Моя практика

Убийство без трупа

В делах об убийствах главной уликой является труп потерпевшего, но обнаружить его получается не всегда. Еще недавно в России существовал принцип «нет тела – нет дела», однако все чаще судебная практика от него отходит.

Принцип «нет тела – нет дела» в российской правоприменительной практике был заложен еще в советское время. Раньше считалось, что невозможно доказать преступление, в результате которого причинена смерть, без установления самого факта смерти. Иначе достижение уровня доказанности, который позволял бы утверждать, что деяние «вне всяких сомнений» повлекло за собой смерть пострадавшего и, тем более что это деяние является преступлением, невозможно.

Этот подход косвенно был закреплен даже в уголовно-процессуальном законодательстве в статье об обязательном назначении судебной экспертизы (статья 79 УПК РСФСР).

То есть в каждом случае, когда требовалось «установить причины смерти и характер телесных повреждений», необходимо было проводить экспертное исследование, другого пути не было. Соответственно, отсутствие трупа делало невозможным установление причин смерти, а значит и квалификацию деяния как преступного.

От данного подхода стали отходить в 2000-х, и хотя первое время присяжные заседатели и судьи крайне осторожно подходили к обвинению в делах, где отсутствует труп потерпевшего, приговоры по делам без тела выносились. В последние же лет 10 их выносят все увереннее и чаще, хотя мнение относительно законности таких приговоров сильно разнится, что неудивительно – единой позиции нет даже у Верховного Суда.

Например, в 2014 году ВС РФ оставил в силе приговор Иркутского областного суда в отношении Никитиной А., Ивановой А., Правдивой А. по части 2 статьи 105 УК «Убийство». Подавая апелляцию, осужденные руководствовались тем, что труп потерпевшего не обнаружен, а значит, их вина в убийстве не может быть доказана. Однако ВС РФ постановил, что факт отсутствия трупа не ставит под сомнение вывод суда о доказанности виновности осужденных в совершении убийства, поскольку данный вывод основан на совокупности исследованных в ходе судебного рассмотрения доказательств: протоколе осмотра места происшествия, заключении экспертов, показаниях свидетелей, а также осужденных Никитиной, Ивановой и Правдиной на предварительном следствии.

При этом в Постановлении Пленума от 29 ноября 2016 года N 55 «О судебном приговоре» Верховный суд напоминает, что обвинительный приговор не может быть основан на предположениях и постановляется лишь при условии, если в ходе судебного разбирательства виновность подсудимого в совершении преступления доказана. Также следует неукоснительно соблюдать принцип презумпции невиновности, согласно которому все сомнения в виновности обвиняемого, которые не могут быть устранены в порядке, установленном Уголовно-процессуальным кодексом Российской Федерации, толкуются в его пользу.

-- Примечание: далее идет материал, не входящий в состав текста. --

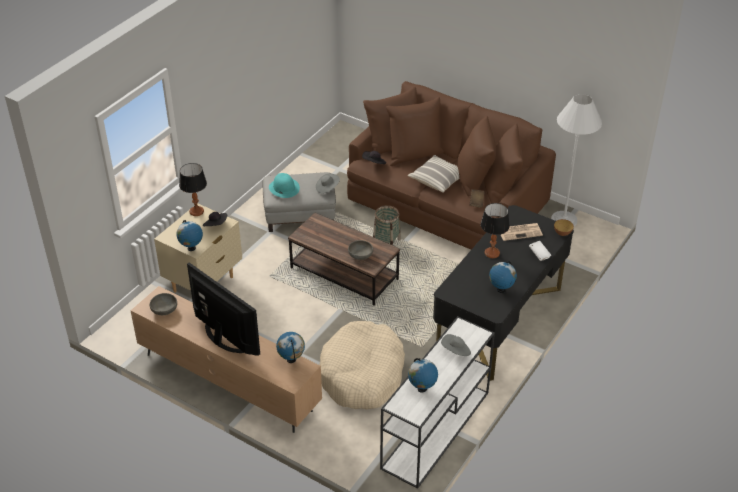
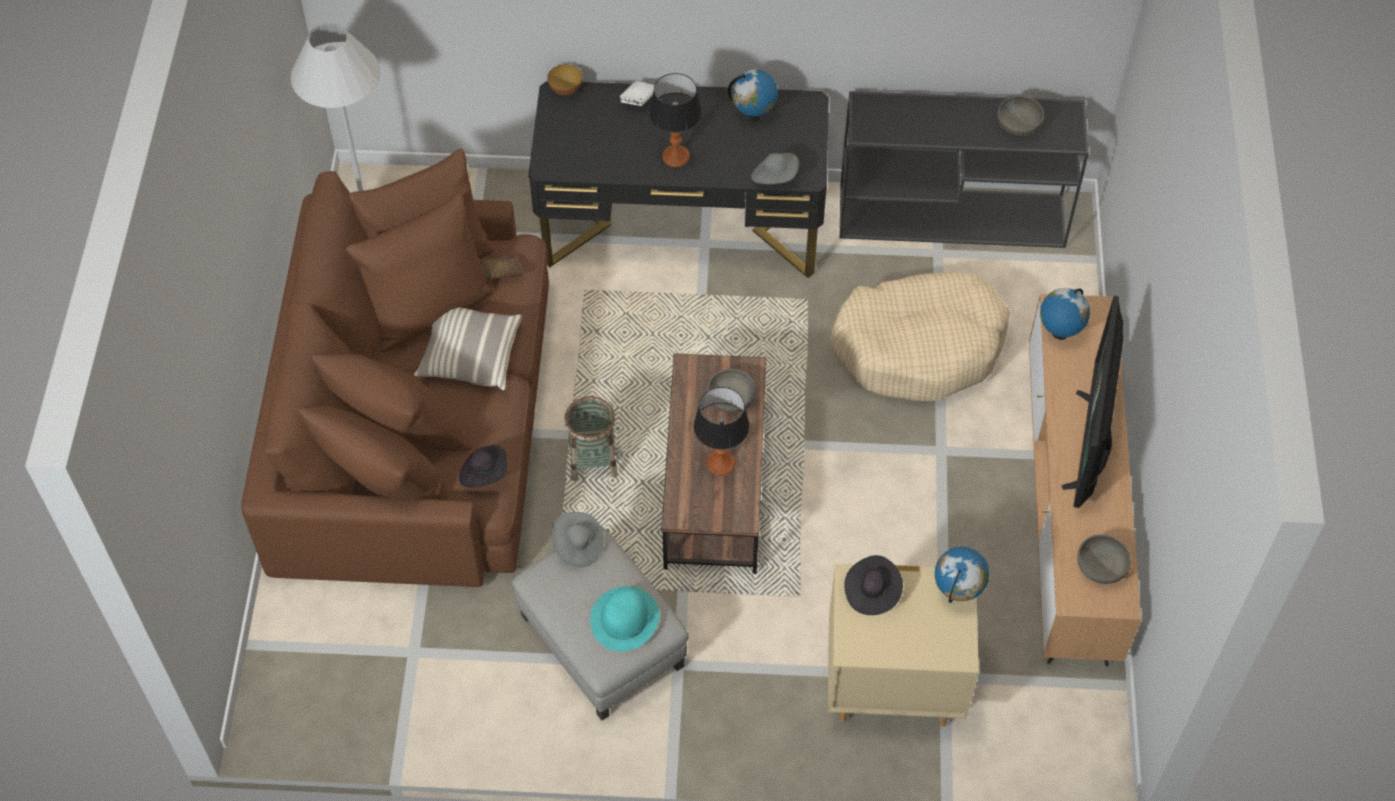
camera: 120 degrees left, 15 degrees up
table lamp [179,163,207,216] -> table lamp moved to [694,387,749,476]
white console table [380,316,495,489] -> black console table [840,91,1089,248]
globe [408,358,438,392] -> grey bowl [997,96,1044,136]
grey hat [441,334,471,356] -> grey hat moved to [751,153,799,184]
newspaper [500,223,543,241] -> none

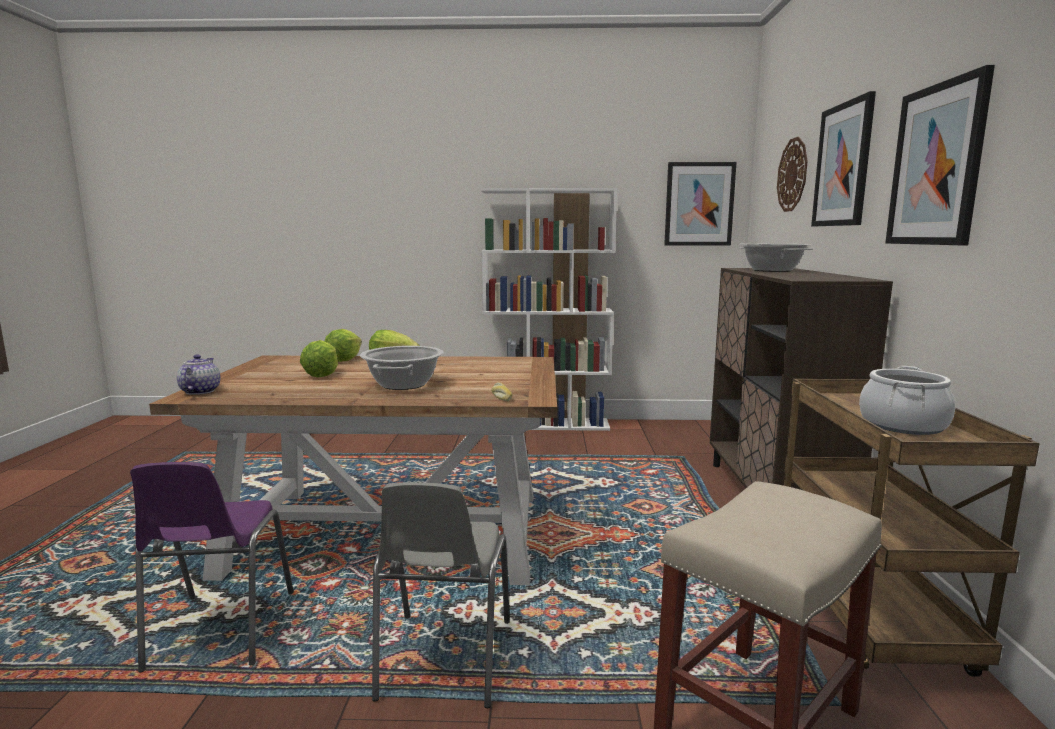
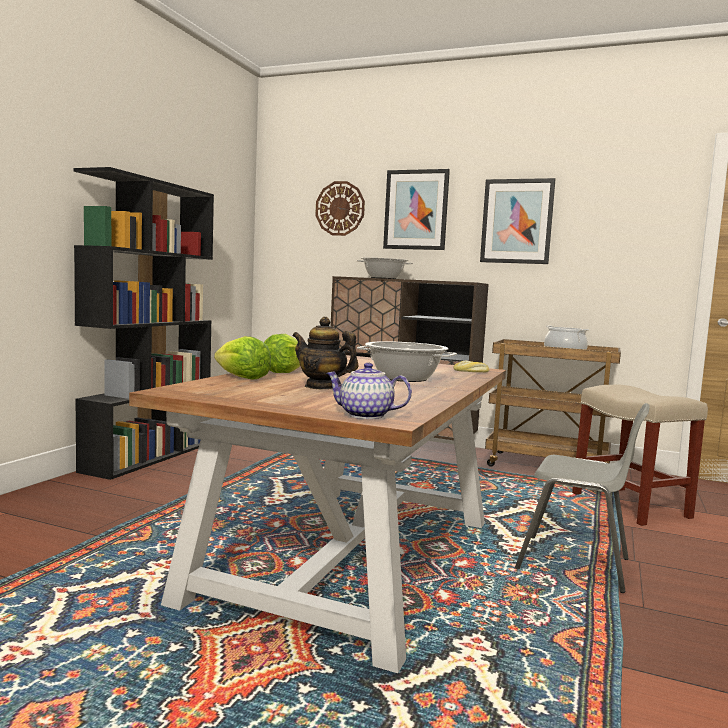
camera: 70 degrees left, 5 degrees down
purple chair [130,462,294,672] -> none
lettuce [300,340,338,377] -> teapot [292,317,358,389]
white bookcase [481,188,617,431] -> black bookcase [73,167,214,480]
picture [664,162,737,246] -> none

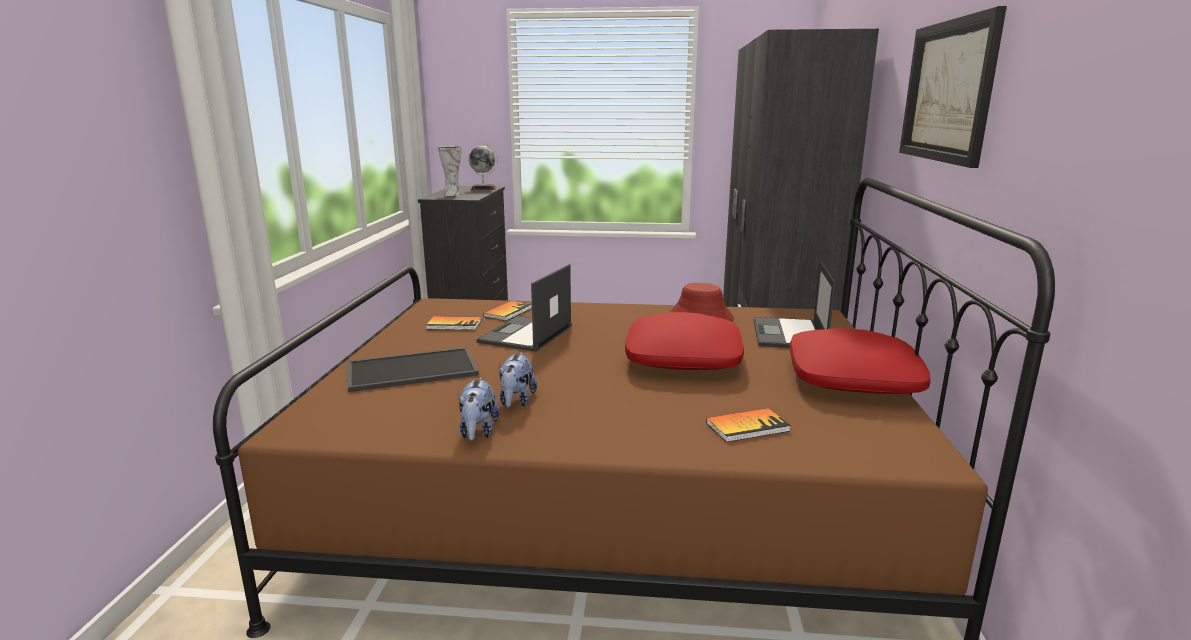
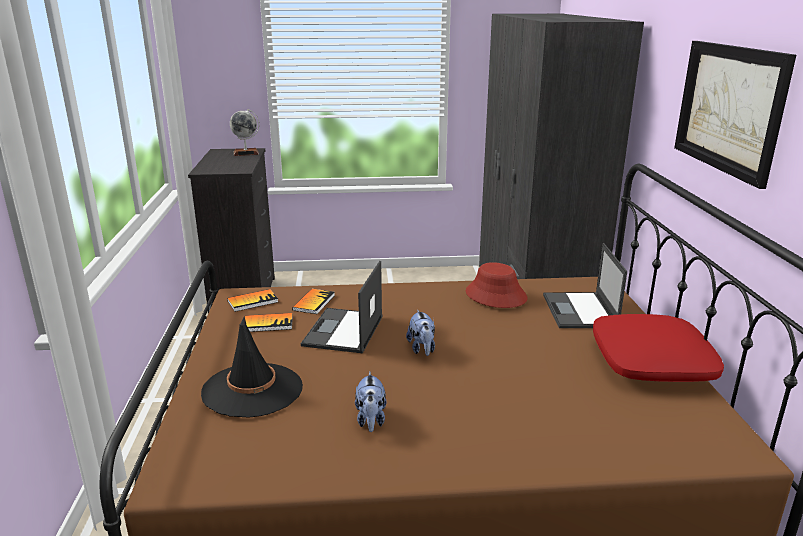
camera: 10 degrees left, 5 degrees up
tray [348,347,479,392] -> black hat [201,316,303,417]
vase [438,146,462,196] -> none
plush toy [458,377,500,441] -> plush toy moved to [406,310,435,356]
red pillow [625,312,744,370] -> none
book [706,408,791,442] -> book moved to [227,289,278,312]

Сегодня моему доверителю, обвиняемому в совершении убийства пятнадцатилетней давности, суд избрал меру пресечения в виде домашнего ареста, проигнорировав все доводы защиты о непричастности доверителя в убийстве.

Сразу скажу, что одних признательных показаний недостаточно для того,  чтобы обвинять человека, в соответствии с ч. 2 ст. 77 УПК РФ «признание обвиняемым своей вины в совершении преступления может быть положено в основу обвинения лишь при подтверждении его виновности совокупностью имеющихся по уголовному делу доказательств». Иначе говоря, показания обвиняемого в форме признания вины могут использоваться для обоснования виновности обвиняемого только при их подкреплении другими доказательствами. Данное положение уголовно‑процессуального закона является типичным и единственным для современного российского уголовного процесса примером применения метода отрицательной формализации доказательств. Это необходимо в противовес действовавшему до Судебной реформы 1864 г. и характерному для инквизиционного уголовного судопроизводства правилу о том, что «собственное признание подсудимого есть лучшее свидетельство всего света» (ст. 1069 Свода законов 1832 г.). Если ранее речь шла о «царице доказательств», то сегодня, напротив, – о самом юридически слабом из всех возможных доказательств. Такой подход позволяет хотя бы отчасти преодолеть специальными юридическими методами все еще заложенную в подсознании многих (хотя уже полтора столетия нормативно не отраженную) фактическую переоценку доказательственного значения признания обвиняемым своей вины.